I have a page written in Perl by someone else. I don't know Perl, so I wrote a PHP file that right now just links from the Perl page. What I'd like to do is embed the PHP file in the Perl file if the perl page has been passed a certain variable. If I were using PHP for both I could just do

if ($_GET['sidebar']) include "embedded.php";

I know there are ways to read text files in Perl, but can I include a PHP file within a Perl file?

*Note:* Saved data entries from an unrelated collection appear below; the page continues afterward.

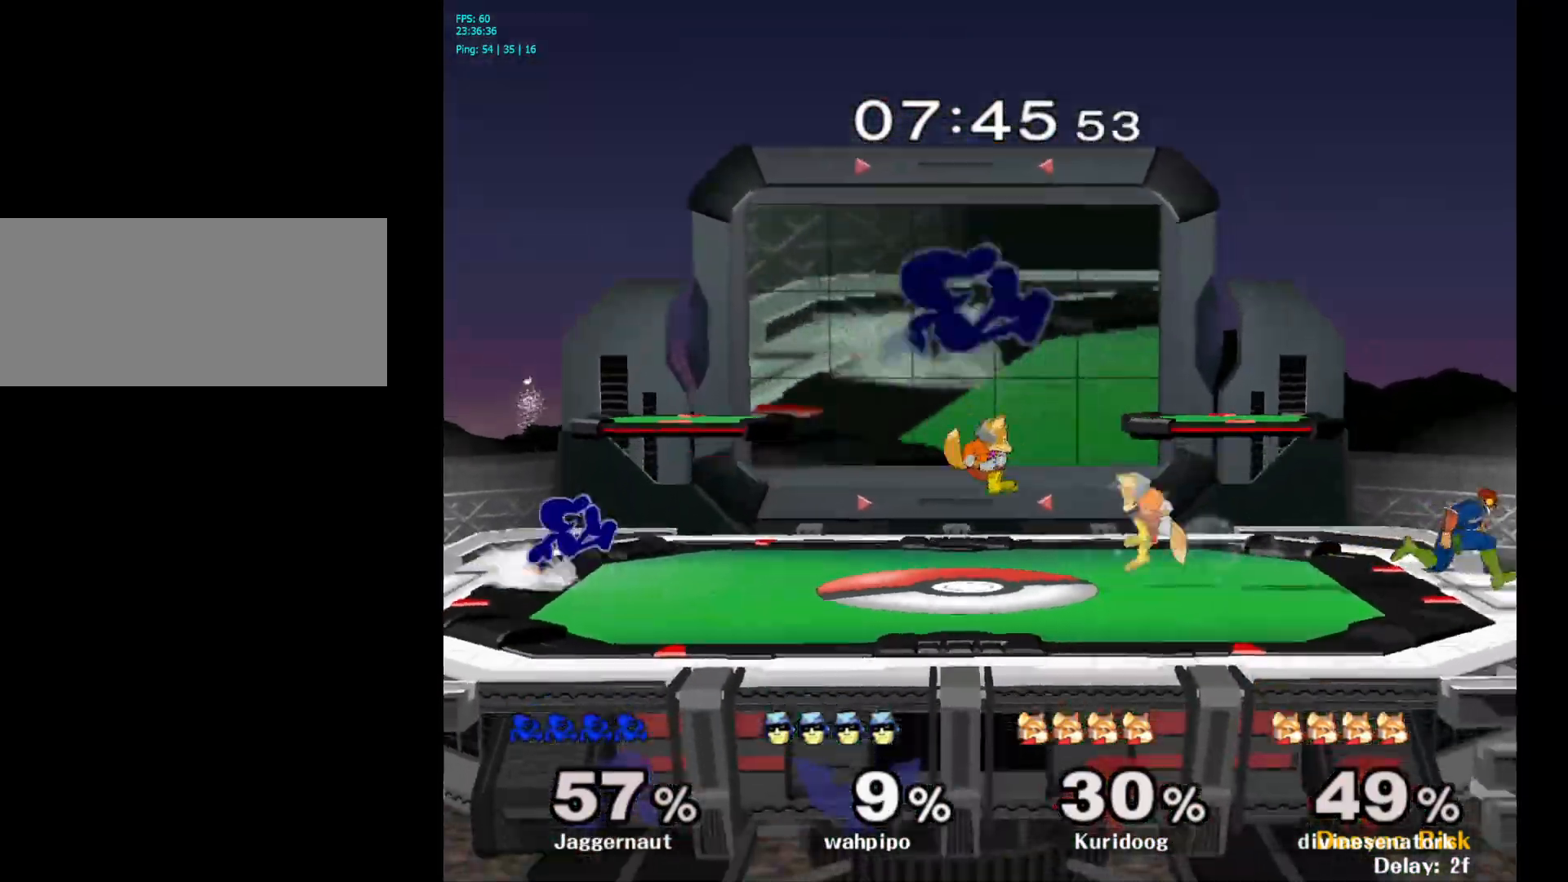
{"buttons": [], "left_stick": "right", "right_stick": "center", "events": [[133, "left_stick", "down-right"], [233, "R1", "down"], [250, "Y", "up"], [317, "left_stick", "center"], [333, "R1", "up"], [400, "Y", "down"], [450, "left_stick", "right"], [467, "Y", "up"]]}
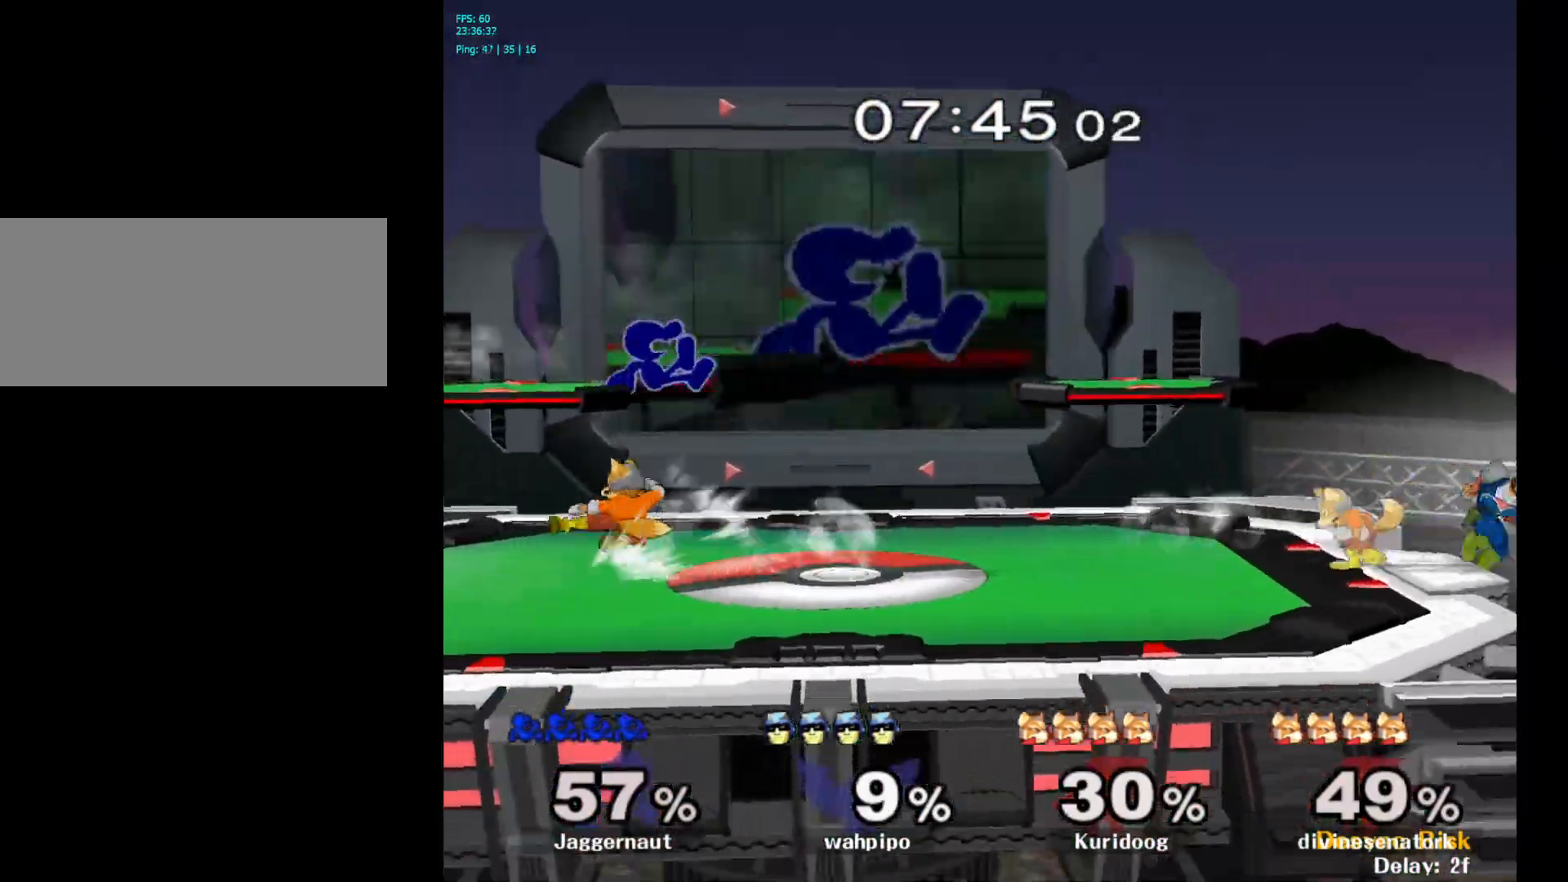
{"buttons": [], "left_stick": "right", "right_stick": "center", "events": [[67, "left_stick", "up-left"], [167, "left_stick", "left"], [350, "left_stick", "center"], [467, "left_stick", "right"]]}
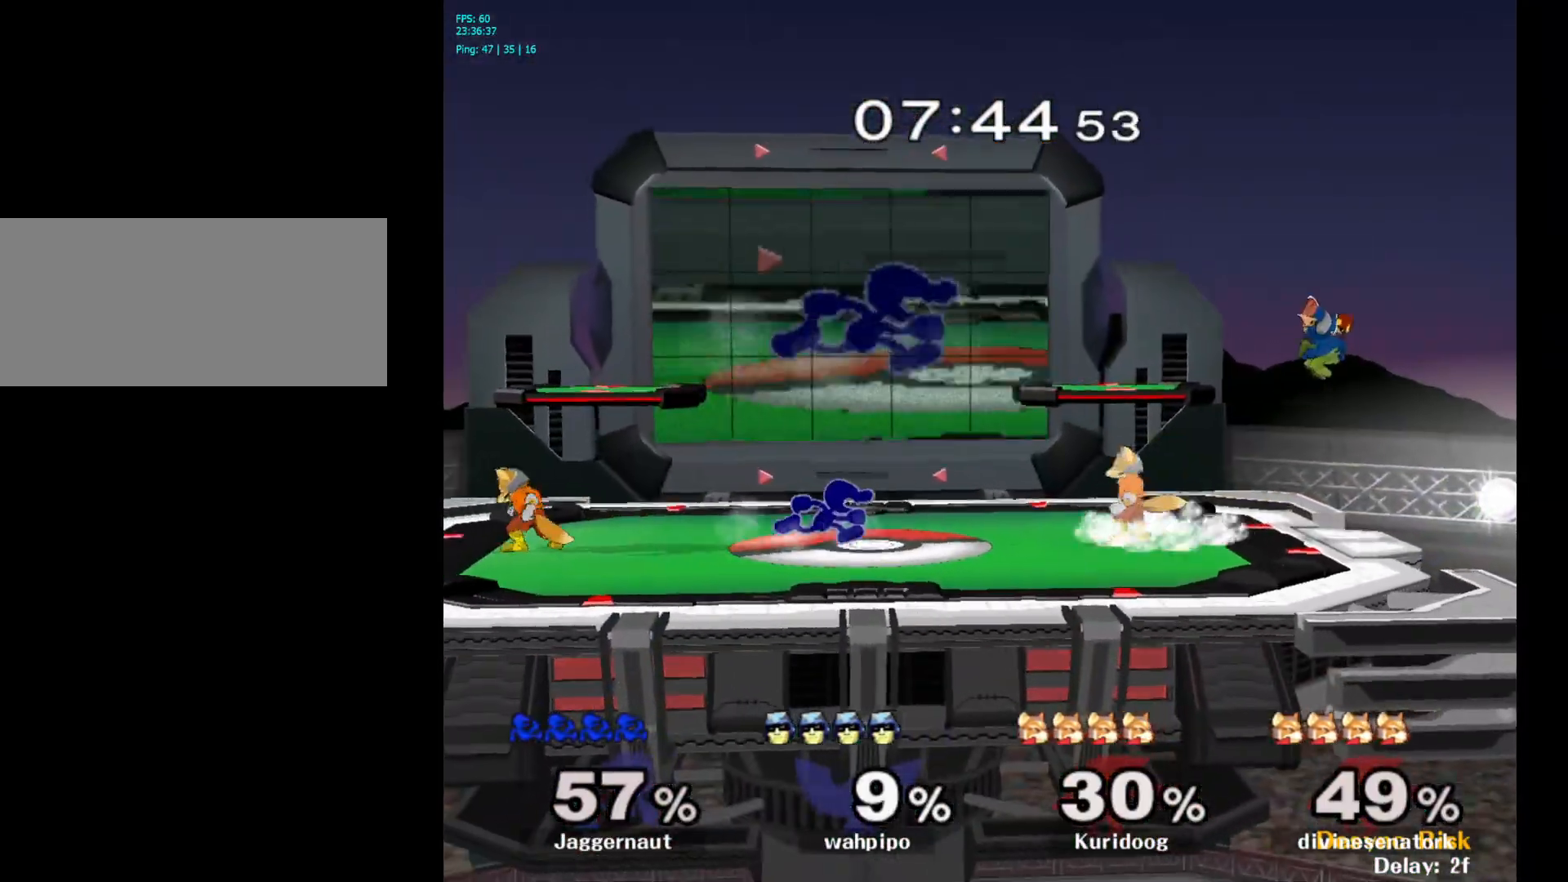
{"buttons": [], "left_stick": "left", "right_stick": "center", "events": [[67, "Y", "down"], [83, "Y", "up"], [117, "left_stick", "left"], [167, "A", "down"], [300, "A", "up"]]}
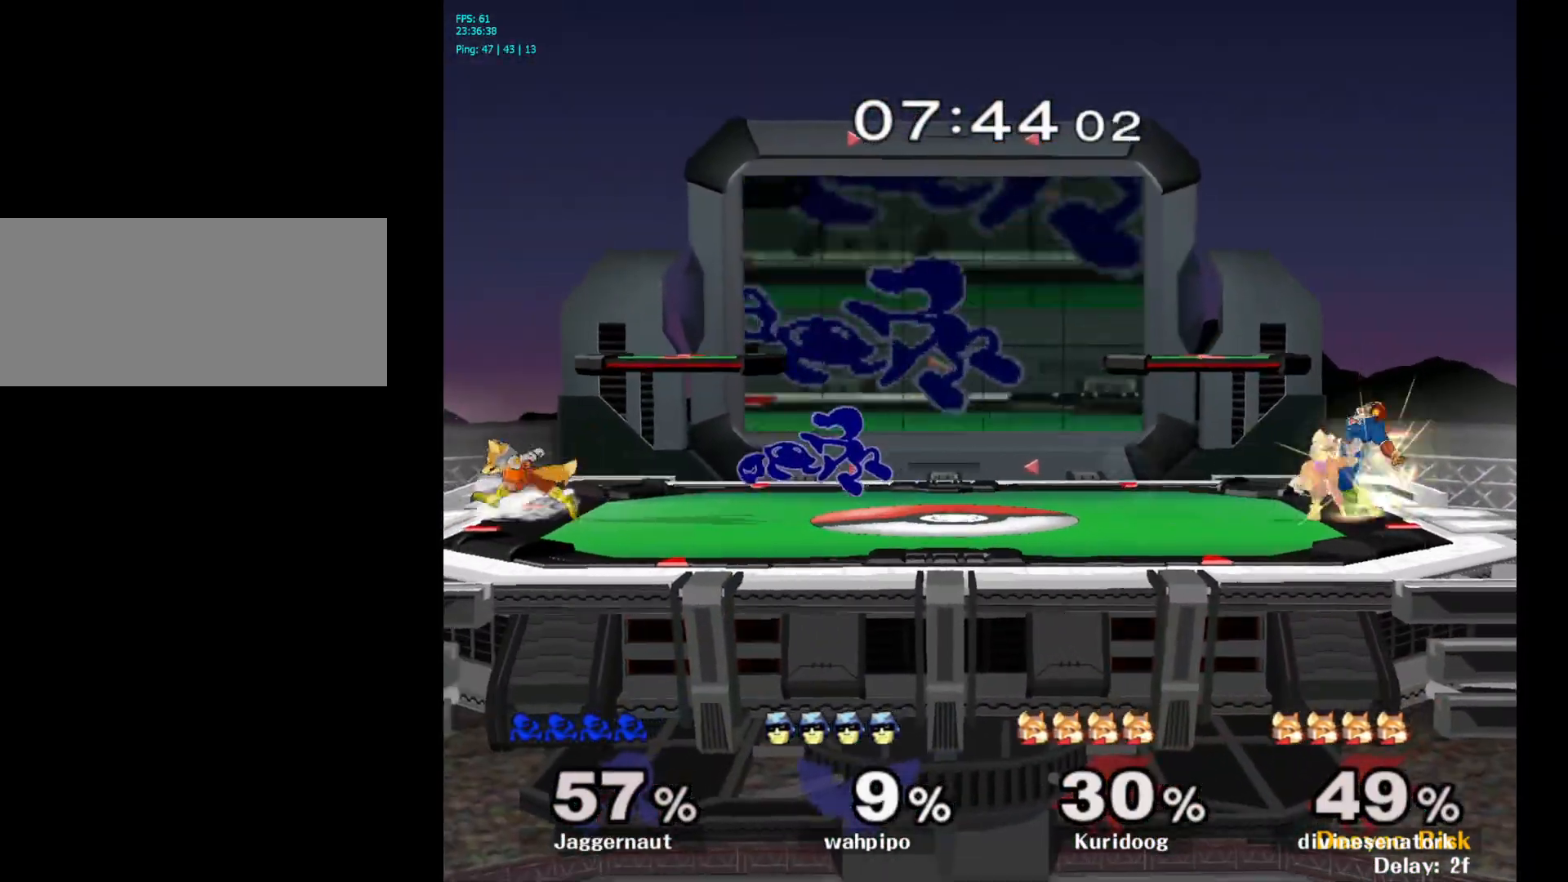
{"buttons": ["R1"], "left_stick": "center", "right_stick": "center", "events": [[150, "R1", "down"], [150, "left_stick", "up-left"], [250, "left_stick", "up"], [383, "left_stick", "center"]]}
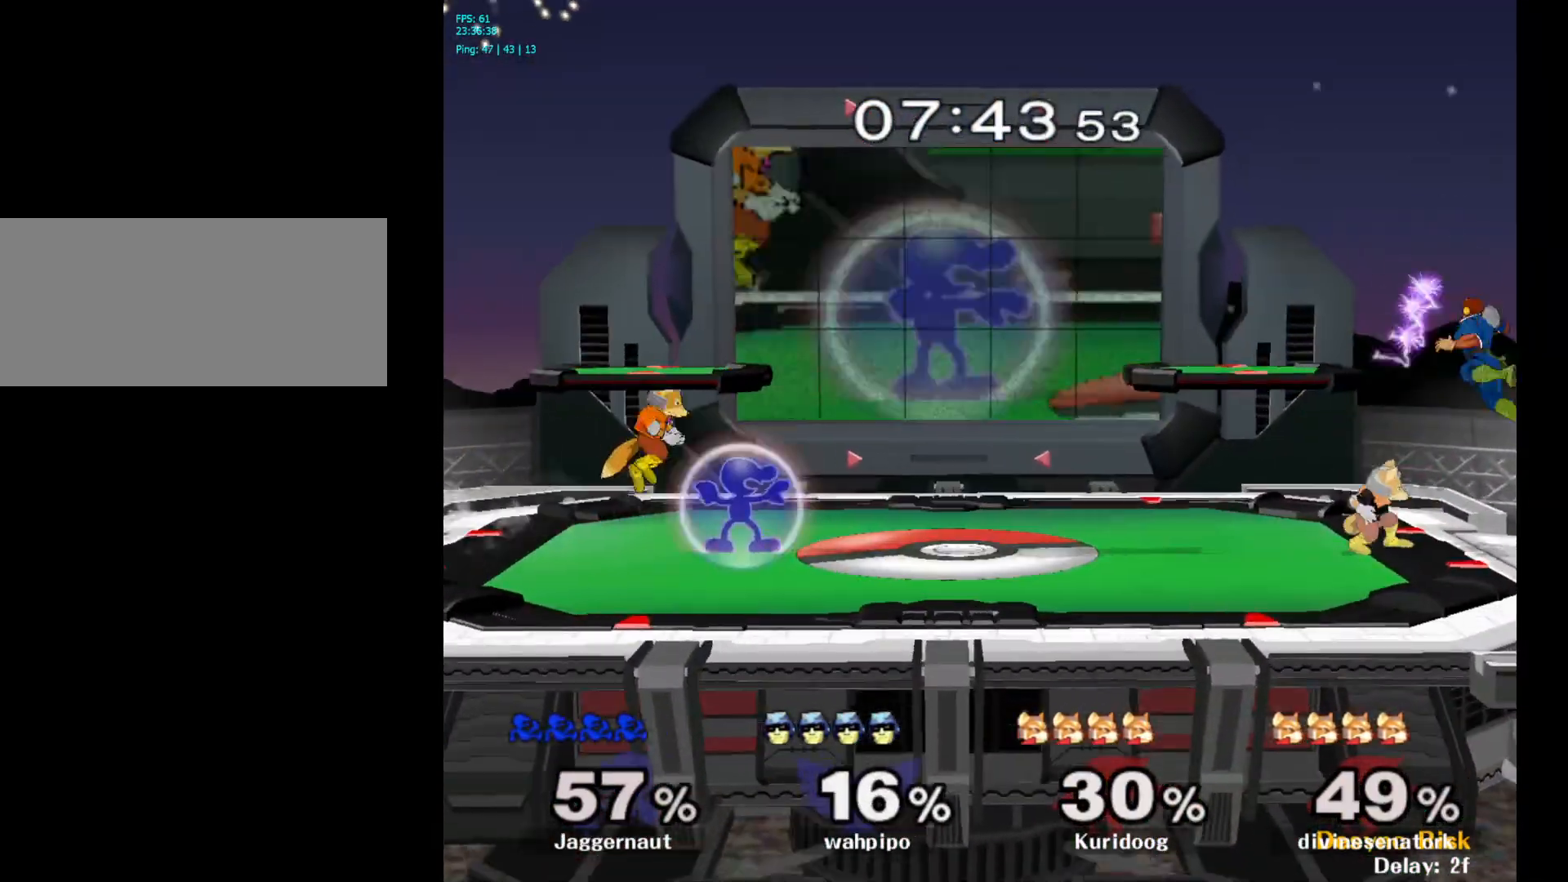
{"buttons": ["A", "R1"], "left_stick": "center", "right_stick": "center", "events": [[450, "A", "down"]]}
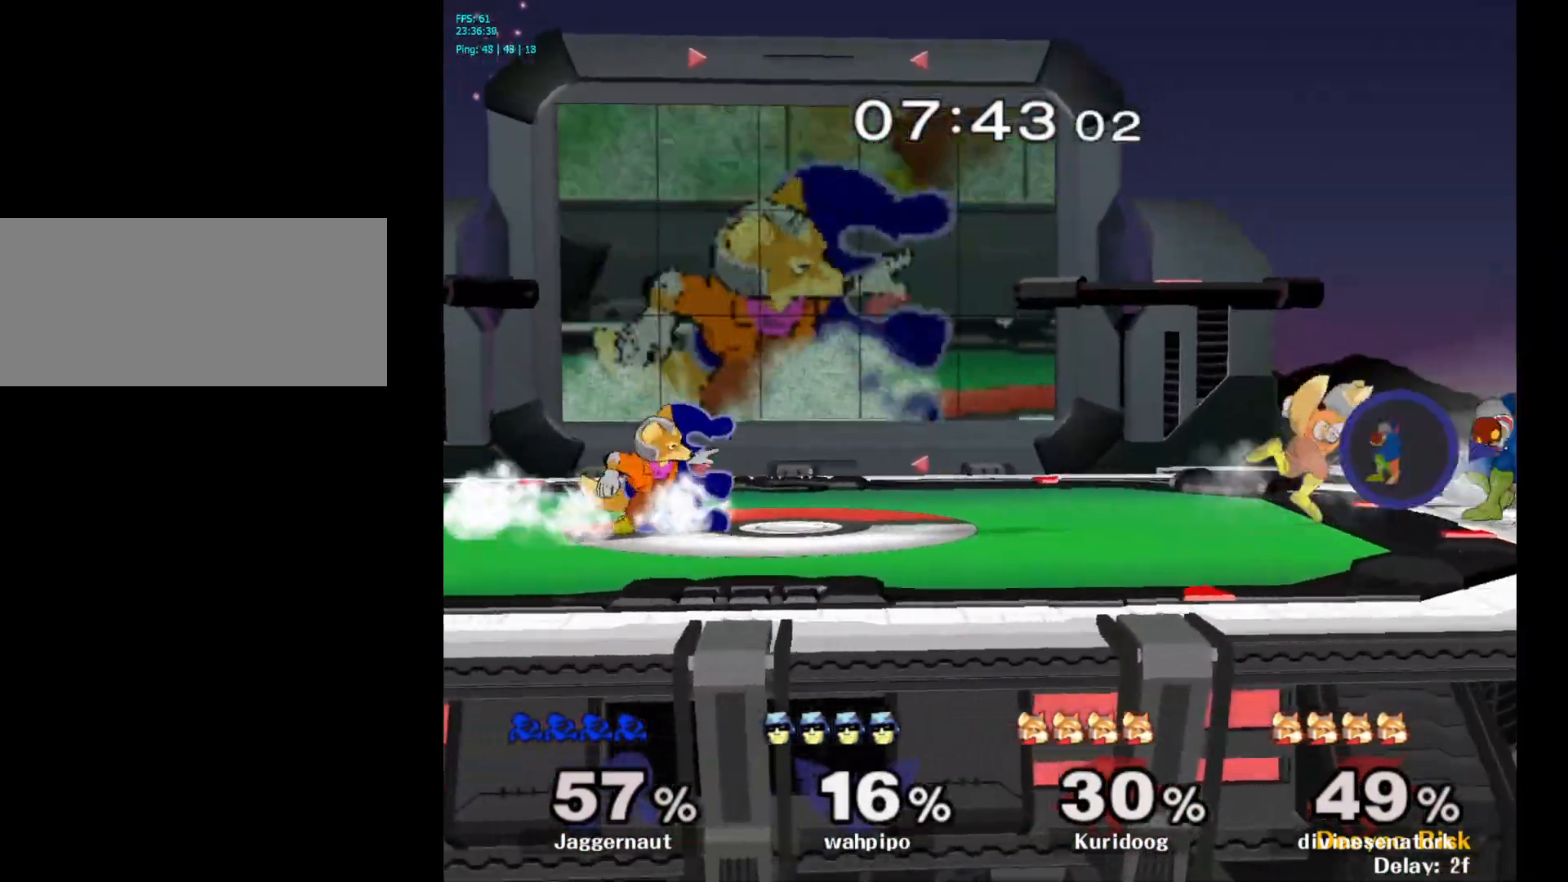
{"buttons": [], "left_stick": "center", "right_stick": "center", "events": [[50, "A", "up"], [183, "left_stick", "up"], [317, "left_stick", "center"], [417, "R1", "up"]]}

I'm assuming it wouldn't work because they're processed by different parts of the server, so no high hopes, but maybe someone's tried something like it.

+8  A: 

There are the PHP and PHP::Interpreter modules, both have an include method. Haven't tried either of them myself though.

Leon Timmermans
A: 

You could check out this project:

http://search.cpan.org/~esummers/PHP-Include-0.2/lib/PHP/Include.pm

HP::Include builds on the shoulders of Filter::Simple and Parse::RecDescent to provide a Perl utility for including very simple PHP Files from a Perl program.

When working with Perl and PHP it is often convenient to be able to share configuration data between programs written in both languages. One solution to this would be to use a language independent configuration file (did I hear someone say XML?). Another solution is to use Perl's flexibility to read PHP and rewrite it as Perl. PHP::Include does the latter with the help of Filter::Simple and Parse::RecDescent to rewrite very simple PHP as Perl.

Filter::Simple is used to enable macros (at the moment only one) which cause PHP to be interpolated into your Perl source code, which is then parsed using a Parse::RecDescent grammar to generate the appropriate Perl.

PHP::Include was designed to allow the more adventurous to add grammars that extend the complexity of PHP that may be included.

splattne
That only supports a small subset of PHP, it is likely not to be enough.
Leon Timmermans
+7  A: 

If you simply want to include the resulting output (HTML, etc.) of the PHP script into the perl-generated page you can use backticks to call either the PHP script via php-cli, like this:

First, the test.pl script:

[root@www1 cgi-bin]# cat test.pl
#!/usr/bin/perl
print "This is a perl script\n";
my $output = `php test.php`;
print "This is from PHP:\n$output\n";
print "Back to perl...\n";
exit 0;

Next, the test.php script:

[root@www1 cgi-bin]# cat test.php
<?php

echo "PHP generated this";

?>

Here's the output of running "test.pl":

[root@www1 cgi-bin]# perl test.pl
This is a perl script
This is from PHP:
PHP generated this
Back to perl...
rjamestaylor
A: 

Perl interpreter can execute Perl syntax commands, despite there are some similarities between Perl and PHP syntax, you will need a PHP interpreter to run PHP code. Instead you can use some Perl commands to use output of a PHP script. you should execute the PHP script using the system PHP interpreter in your Perl code, and then use the output of that execution. your PHP code needs to be some command line code that will return (like echo or print) the output. if you need to pass arguments to the PHP code, use command line arguments when executing the PHP script in your Perl code. so your Perl code will be like this:

 // your code before PHP call
 $php_output = `php /path/to/php/script -param1 -param2 -param3`;
 // your code after PHP call

and your PHP script can receive parameters like this:

<?php
// argv() is defined by PHP and contains all command line params
$params = argv();
// first index of argv is the name of the PHP script you are running.
array_shift($params);
// now you have all parameters.
// your code here generates some results.
echo $resutls;
?>

I'm not a Perl programmer, so there might be other (better) ways to execute a external program in Perl. but the general steps are like this.